Dowd, Gary Gabriel, Niko Nicolaou, Matt Torrance, Michael Flynn and JP Hohl are marketing the site.

The parcel sits between the Yonkers and Ludlow stations on the Metro-North Railroad's Hudson Line, less than a 45-minute ride to Grand Central Terminal in Midtown Manhattan. It's roughly a mile from the Bronx's northern border.

Domino Sugar acquired the cane sugar refinery in 1990, but it was in use for more than 130 years, The Journal News/LoHud reported. As of 2020, it processed more than 4 million pounds of sugar a day. 

West Palm Beach-based American Sugar Refining announced in June it planned to shutter the refinery by the end of 2025 and relocate its operations to its plant in Upstate New York. Roughly 300 workers were laid off. Yonkers Mayor Mike Spano, while expressing disappointment at the loss of jobs, said he was excited about the refinery's real estate potential.
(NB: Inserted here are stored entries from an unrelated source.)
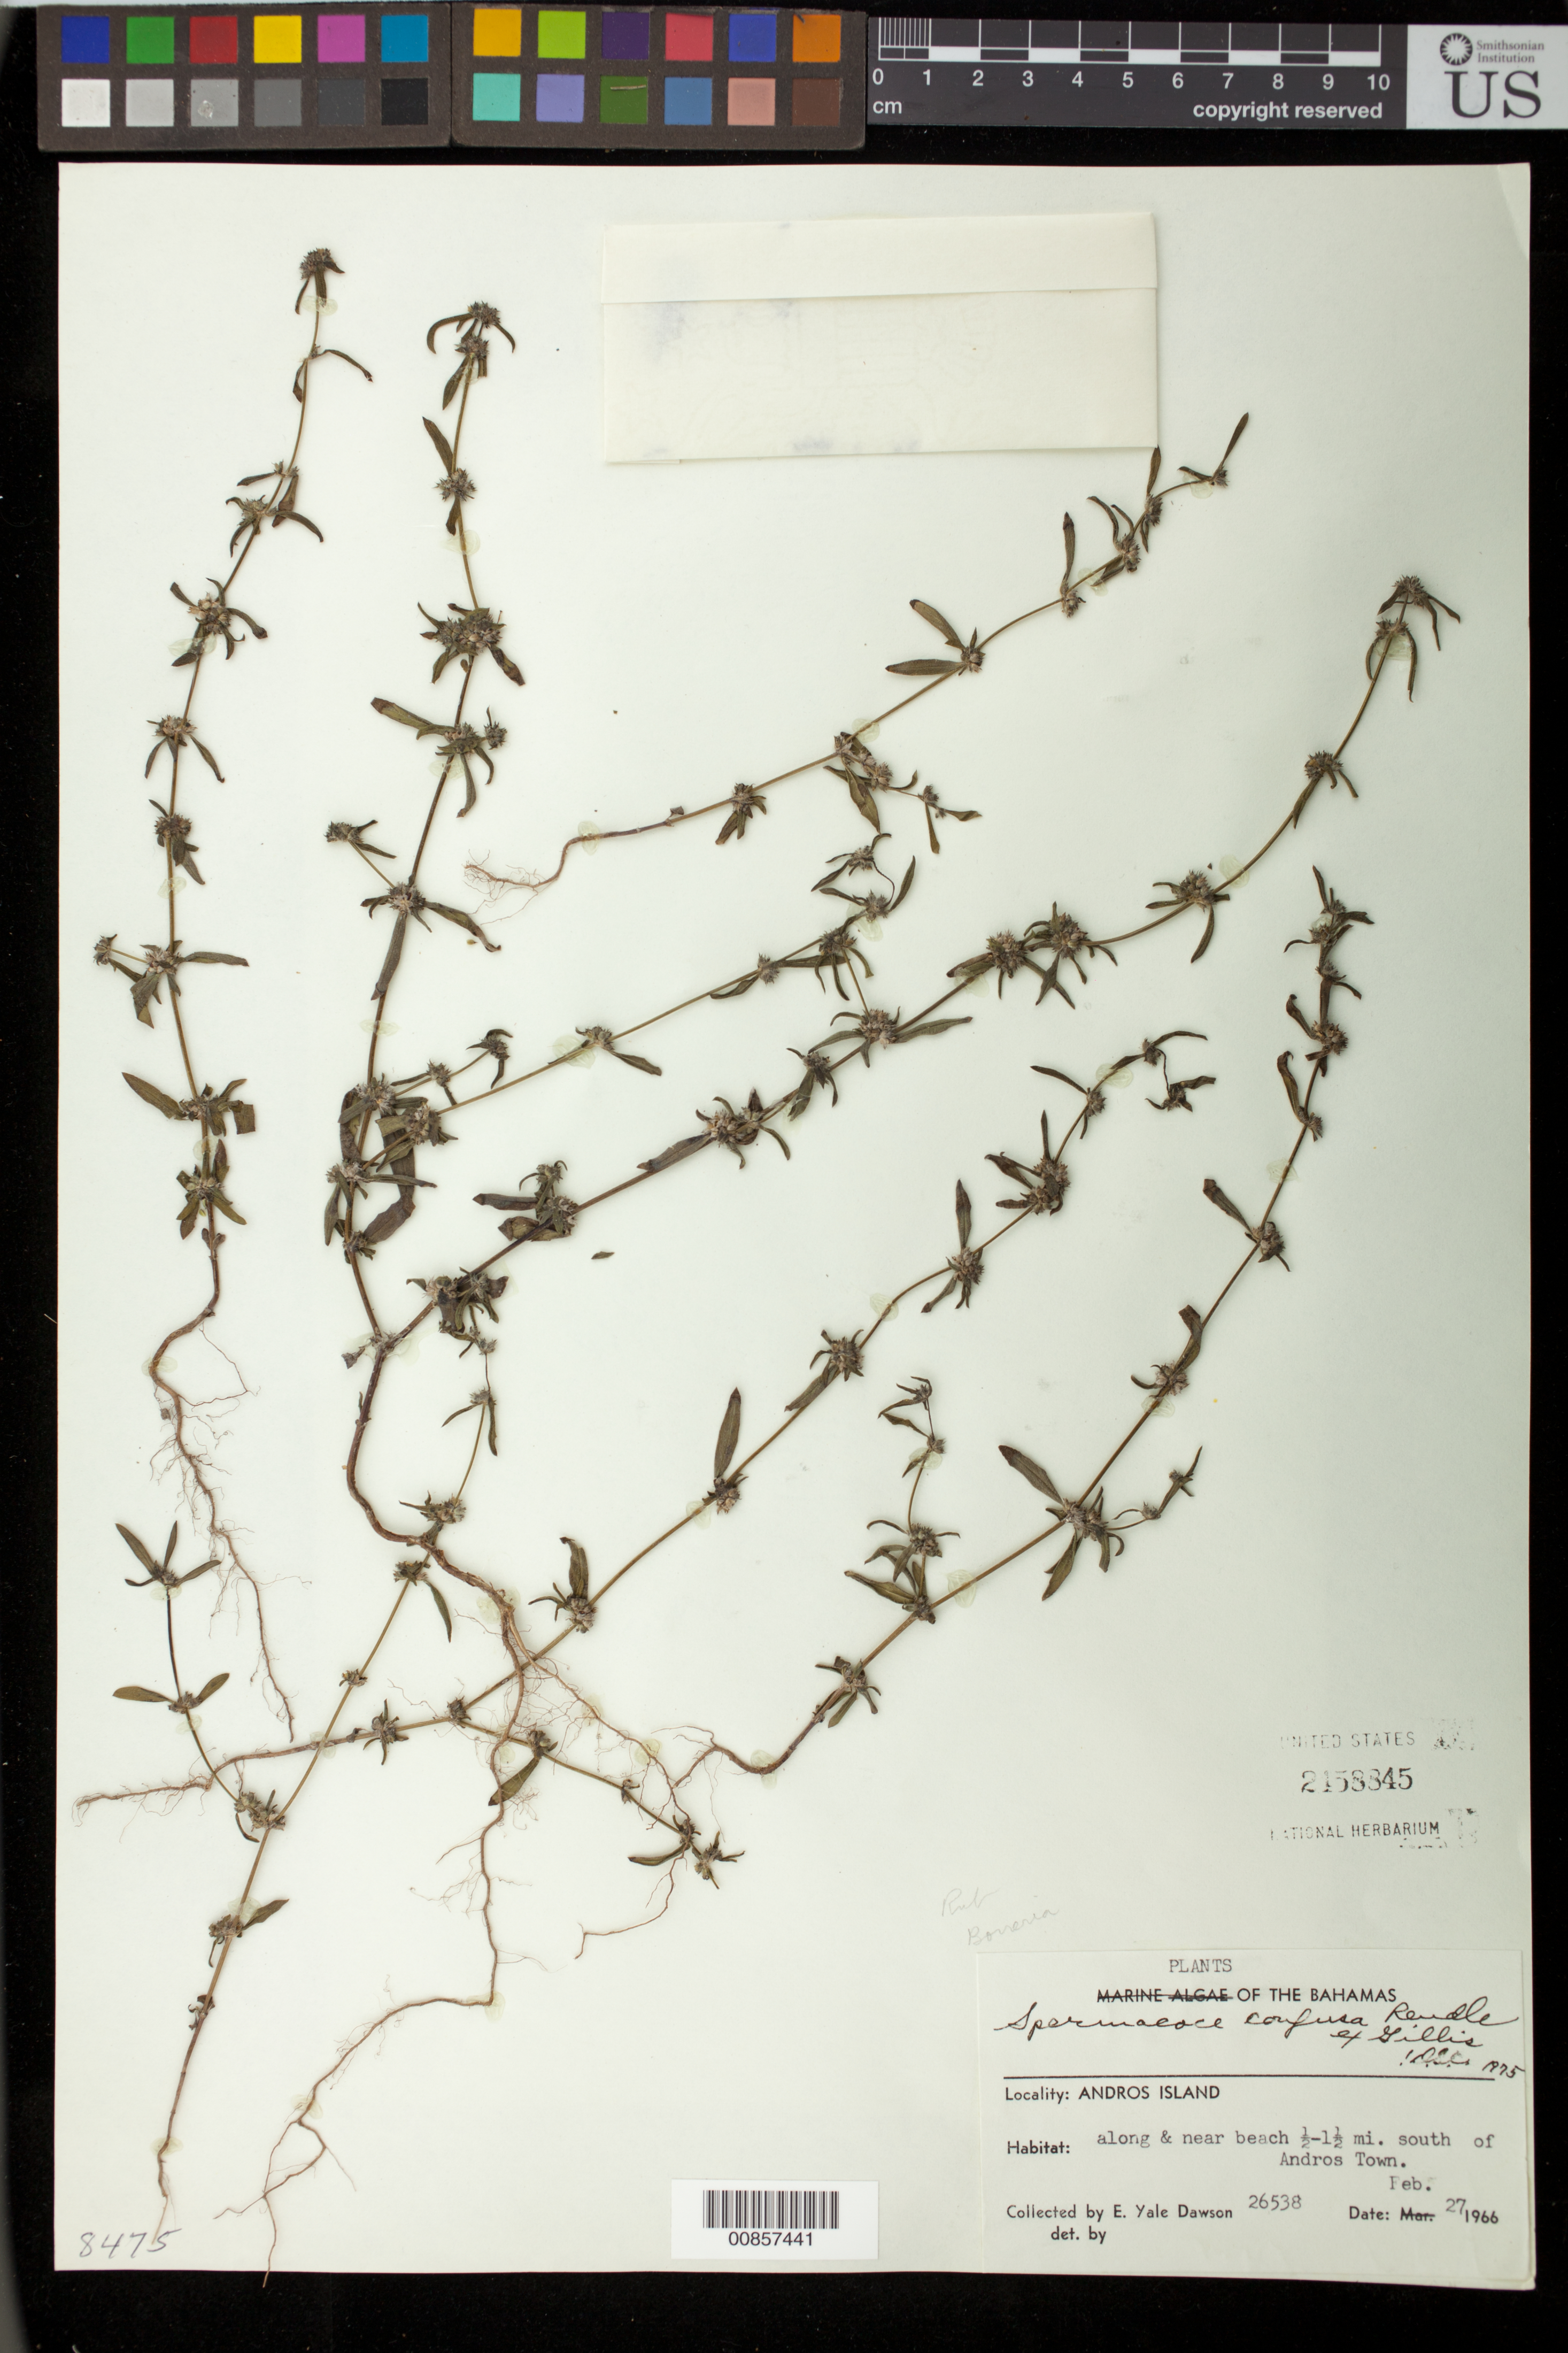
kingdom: Plantae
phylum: Tracheophyta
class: Magnoliopsida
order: Gentianales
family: Rubiaceae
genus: Spermacoce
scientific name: Spermacoce confusa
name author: Rendle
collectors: E. Y. Dawson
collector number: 26538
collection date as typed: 27 Feb 1966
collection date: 1966-02-27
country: Bahamas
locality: Andros Island. Near beach 0.5-1.5 mi. south of Andros Town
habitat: Along and near beach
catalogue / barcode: US 2458845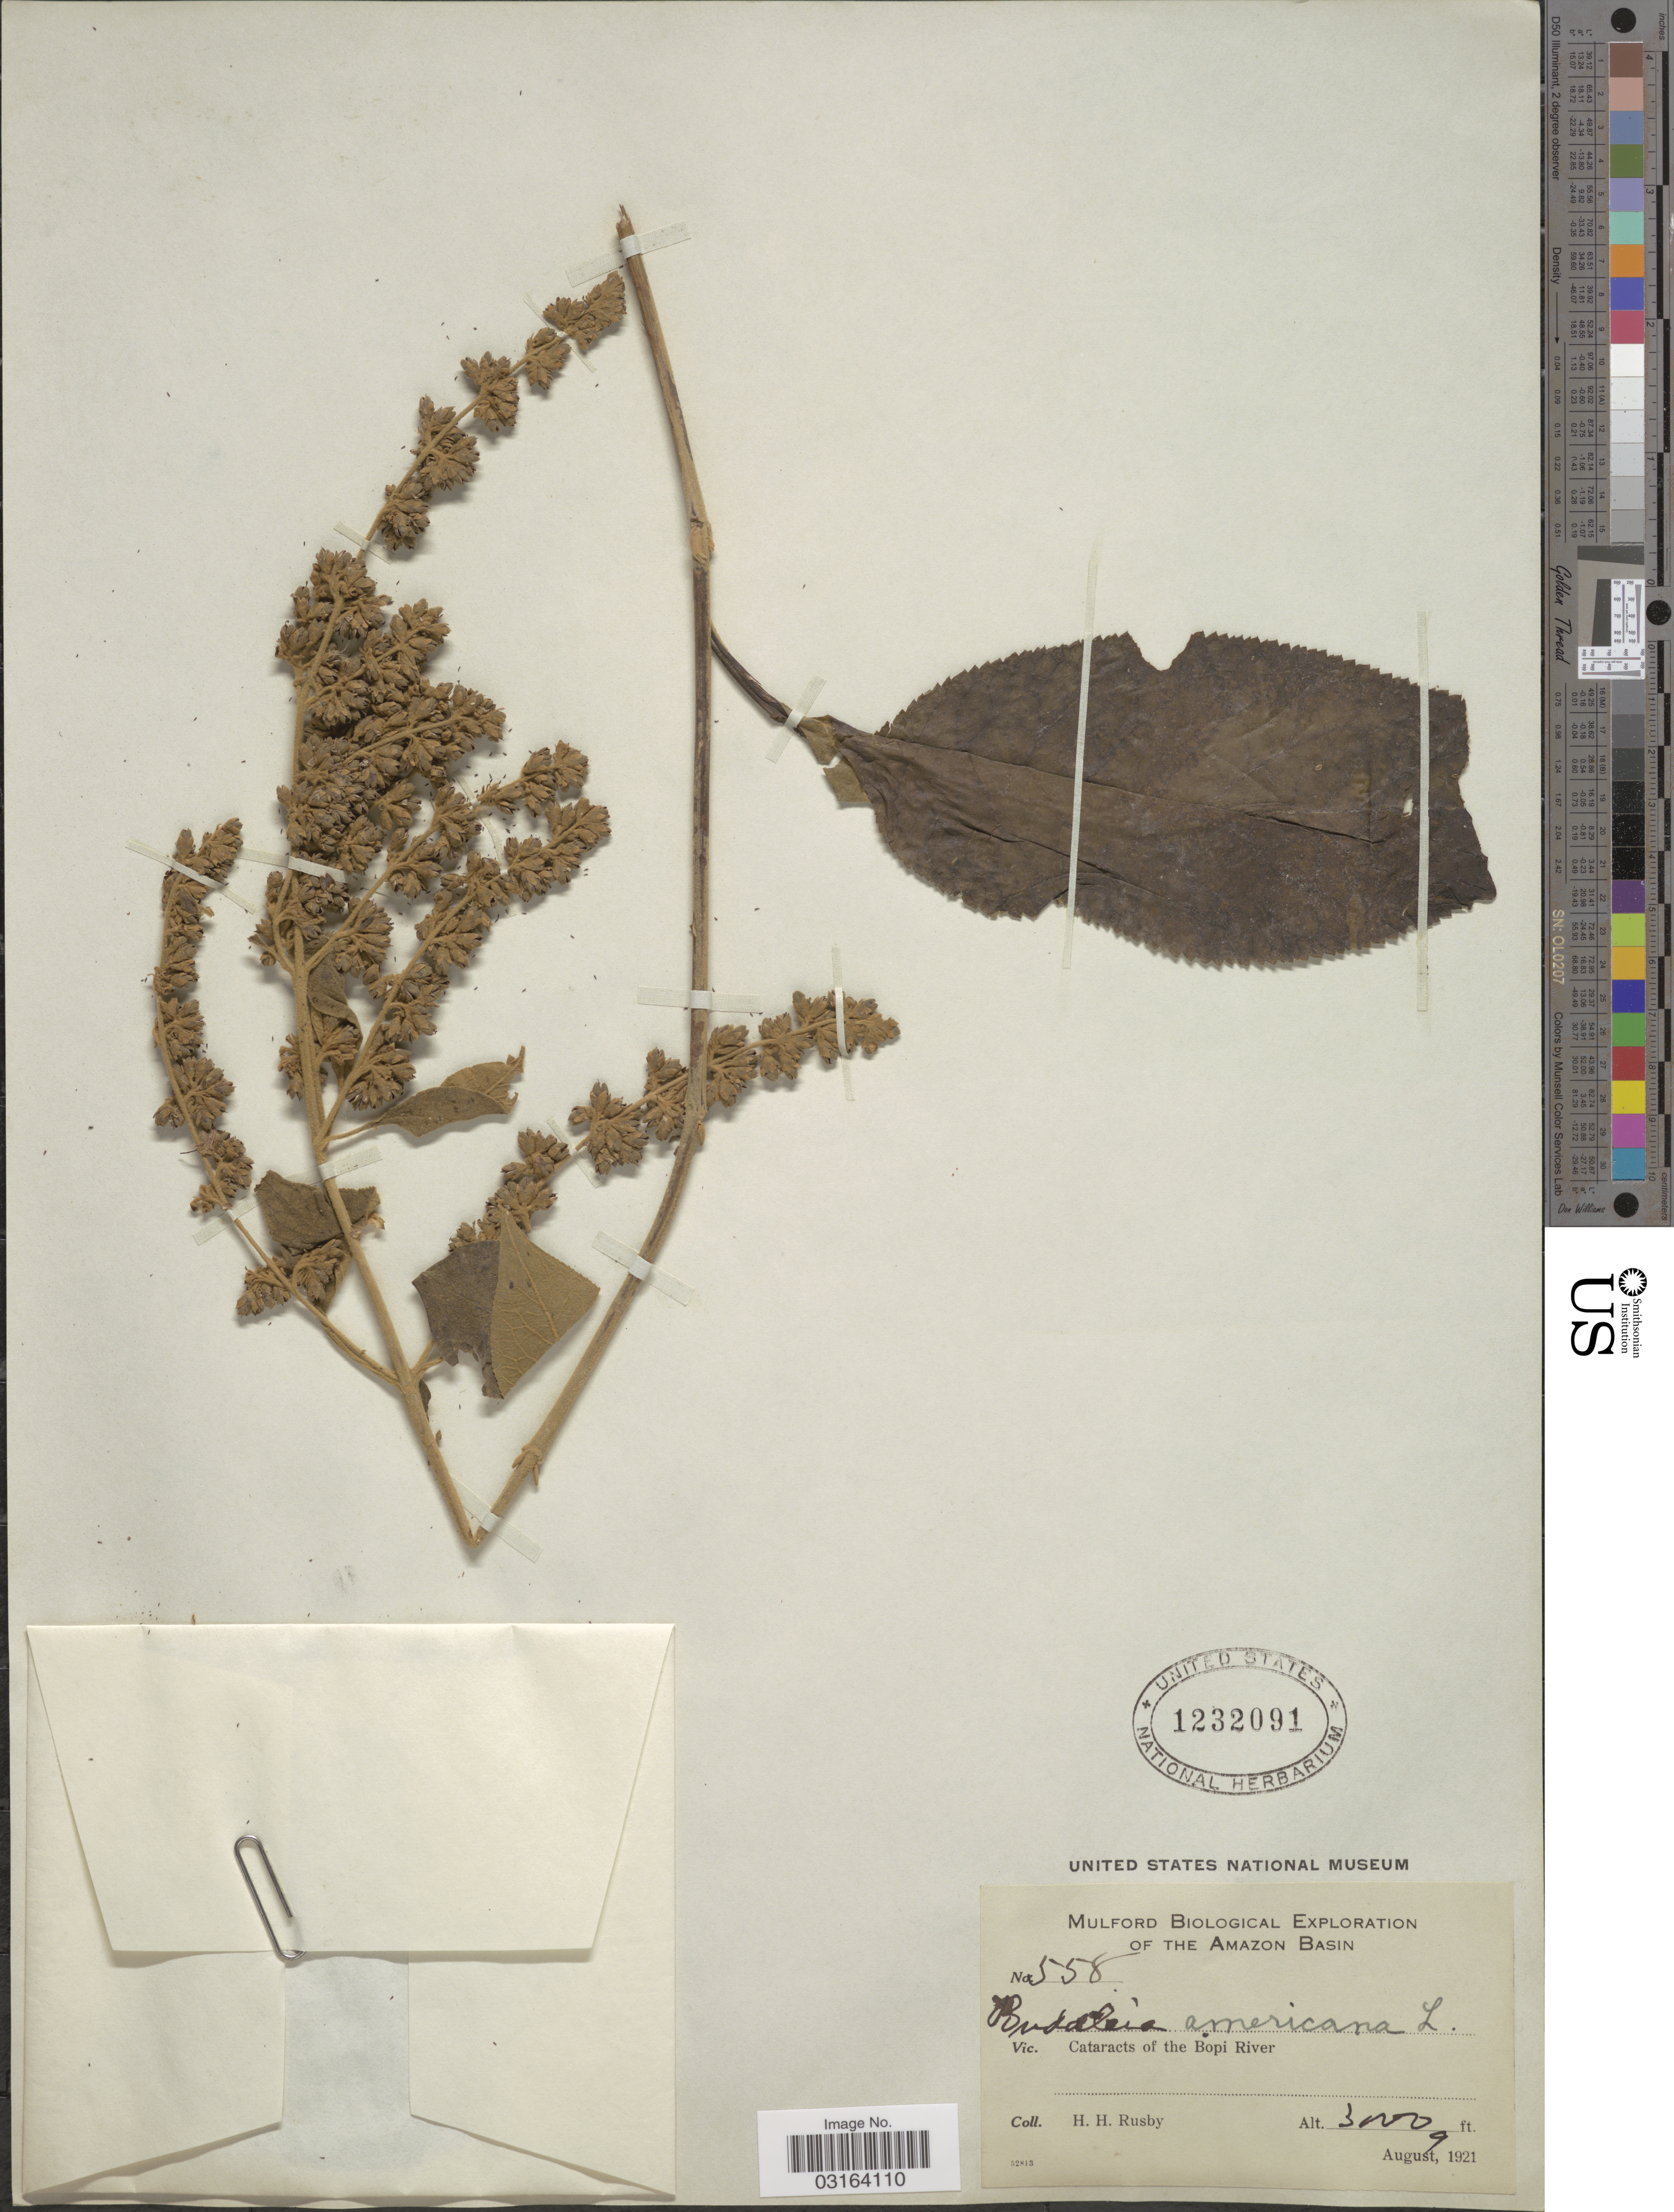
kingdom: Plantae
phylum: Tracheophyta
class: Magnoliopsida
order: Lamiales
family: Scrophulariaceae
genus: Buddleja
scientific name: Buddleja americana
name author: L.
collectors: H. H. Rusby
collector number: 558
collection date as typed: August 9, 1921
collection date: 1921-08-09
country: Bolivia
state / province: La Paz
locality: Cataracts of the Bopi River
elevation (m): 914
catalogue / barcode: US 1232091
In a post on Facebook at the time, Spano said the site “is one of the most valuable properties from here to Albany.”

“We see this as another opportunity to continue the transformation happening in Yonkers,” Spano wrote. “Housing and recreation are the best uses for the Hudson waterfront these days, and our role will be to see that the interests of all Yonkers residents are met going forward.”

More than 2,000 apartments have been built along the Yonkers waterfront since 2018, according to Cushman, part of a development wave across Westchester County's biggest cities in recent years. Approximately 9,400 units were delivered between 2021 and 2024 in the four largest cities in the county — New Rochelle, White Plains, Yonkers and Mount Vernon — while just 3,100 were built in the rest of the suburban jurisdiction, according to an RM Friedland report.

Whoever develops the former refinery will be following in the footsteps of Two Trees Development, which acquired the shuttered Domino Sugar refinery in Williamsburg and converted it into a 19-story office building to anchor a $2.5B mixed-use campus with roughly 2,800 apartments and a 5-acre park.